Collected data
===============
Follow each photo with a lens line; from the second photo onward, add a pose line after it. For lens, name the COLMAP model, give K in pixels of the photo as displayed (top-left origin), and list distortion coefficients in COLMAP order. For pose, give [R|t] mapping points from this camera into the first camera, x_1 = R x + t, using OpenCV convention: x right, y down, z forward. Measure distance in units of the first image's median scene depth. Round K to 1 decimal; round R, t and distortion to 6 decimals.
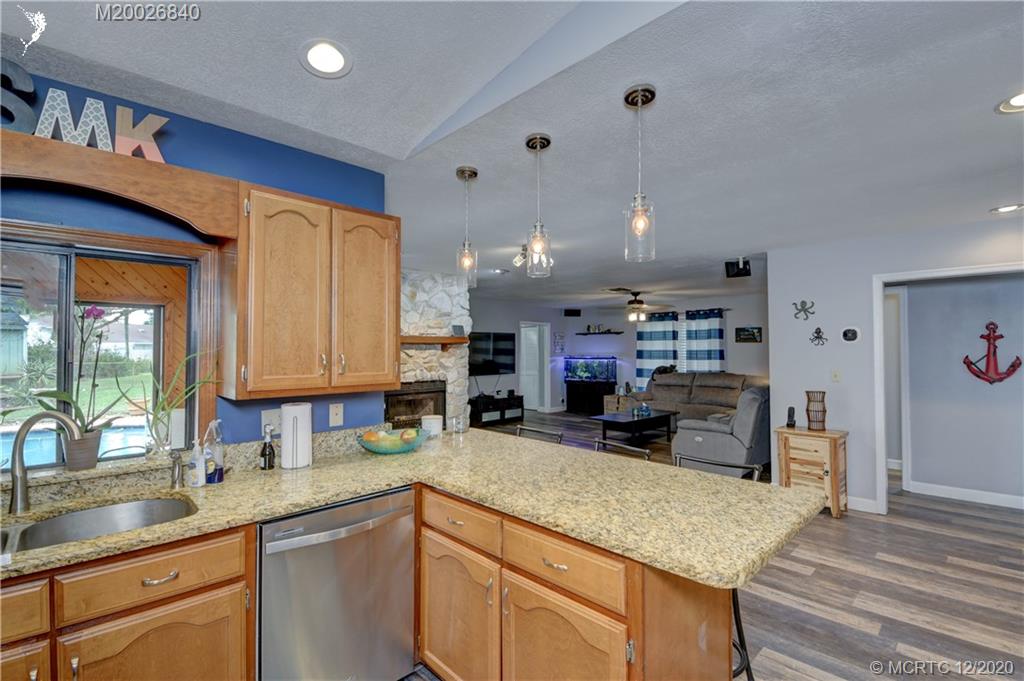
lens RADIAL K [[477.1, 0, 510.8], [0, 477.1, 337.5], [0, 0, 1]] dist [0.018338, -0.019736]
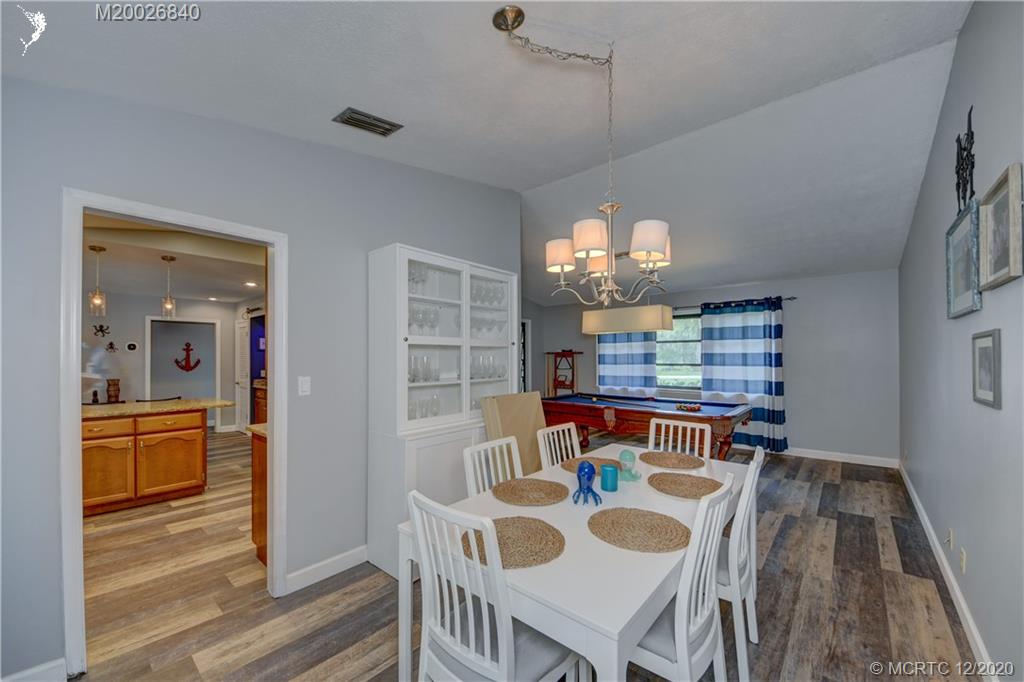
lens RADIAL K [[399.1, 0, 503.6], [0, 399.1, 351.3], [0, 0, 1]] dist [-0.014781, -0.002003]
pose [[-0.051994, 0.016393, 0.998513, -1.158916], [-0.021284, 0.999620, -0.017520, 0.010549], [-0.998421, -0.022164, -0.051625, -0.437587]]
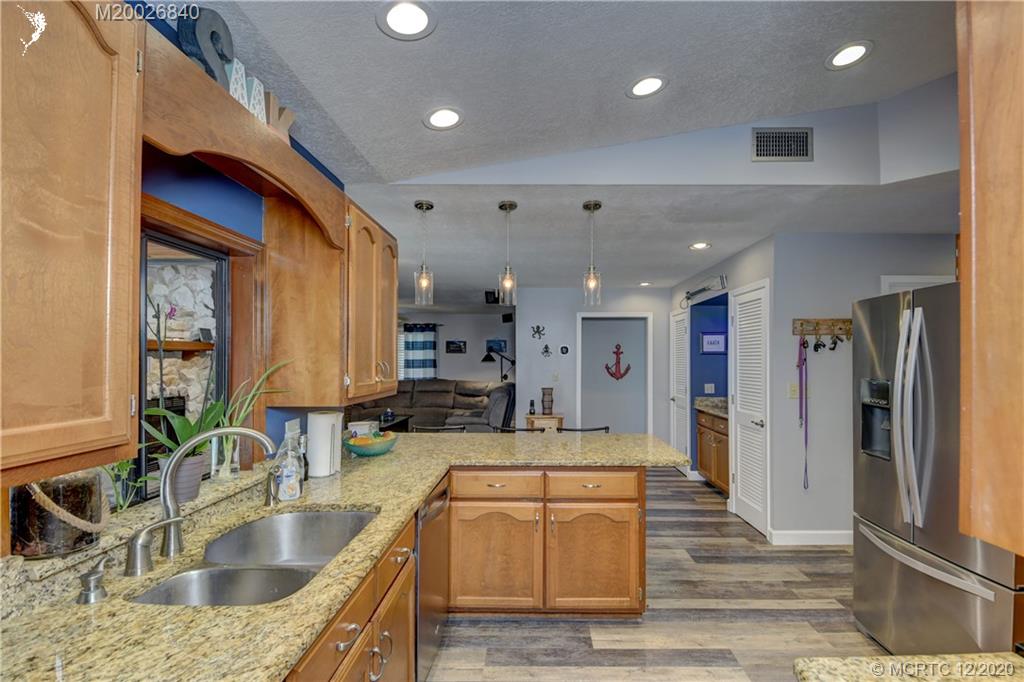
lens RADIAL K [[477.1, 0, 561.6], [0, 477.1, 358.5], [0, 0, 1]] dist [0.018338, -0.019736]
pose [[0.674856, 0.005473, 0.737929, -0.574682], [-0.022997, 0.999643, 0.013617, 0.001815], [-0.737591, -0.026160, 0.674741, -0.021757]]
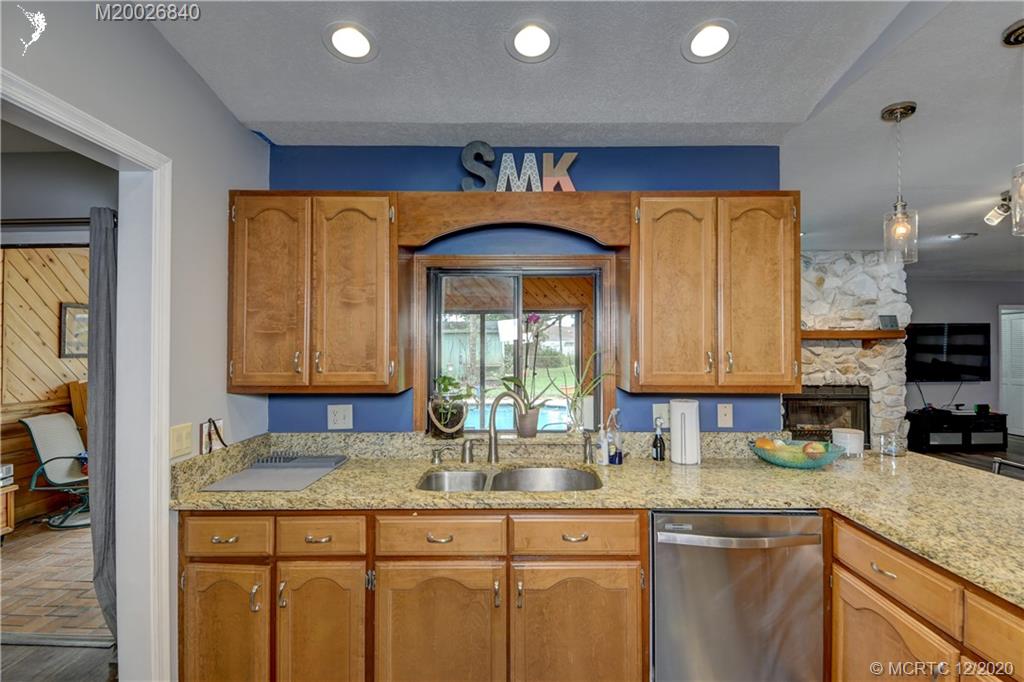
lens RADIAL K [[477.1, 0, 510.4], [0, 477.1, 341.5], [0, 0, 1]] dist [0.018338, -0.019736]
pose [[0.710565, -0.006940, -0.703598, 0.000443], [0.017637, 0.999813, 0.007950, 0.000004], [0.703411, -0.018058, 0.710554, 0.030528]]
===============
*What to produce*.
When you give the entries again, keep them exact and omit any picture they contain.

*Exercise output*.
Follow each photo with a lens line; from the second photo onward, add a pose line after it. For lens, name the COLMAP model, give K in pixels of the photo as displayed (top-left origin), and list distortion coefficients in COLMAP order. For pose, give [R|t] mapping points from this camera into the first camera, x_1 = R x + t, using OpenCV convention: x right, y down, z forward. Measure distance in units of the first image's median scene depth. Round K to 1 decimal; round R, t and distortion to 6 decimals.
lens RADIAL K [[477.1, 0, 510.8], [0, 477.1, 337.5], [0, 0, 1]] dist [0.018338, -0.019736]
lens RADIAL K [[399.1, 0, 503.6], [0, 399.1, 351.3], [0, 0, 1]] dist [-0.014781, -0.002003]
pose [[-0.051994, 0.016393, 0.998513, -1.158916], [-0.021284, 0.999620, -0.017520, 0.010549], [-0.998421, -0.022164, -0.051625, -0.437587]]
lens RADIAL K [[477.1, 0, 561.6], [0, 477.1, 358.5], [0, 0, 1]] dist [0.018338, -0.019736]
pose [[0.674856, 0.005473, 0.737929, -0.574682], [-0.022997, 0.999643, 0.013617, 0.001815], [-0.737591, -0.026160, 0.674741, -0.021757]]
lens RADIAL K [[477.1, 0, 510.4], [0, 477.1, 341.5], [0, 0, 1]] dist [0.018338, -0.019736]
pose [[0.710565, -0.006940, -0.703598, 0.000443], [0.017637, 0.999813, 0.007950, 0.000004], [0.703411, -0.018058, 0.710554, 0.030528]]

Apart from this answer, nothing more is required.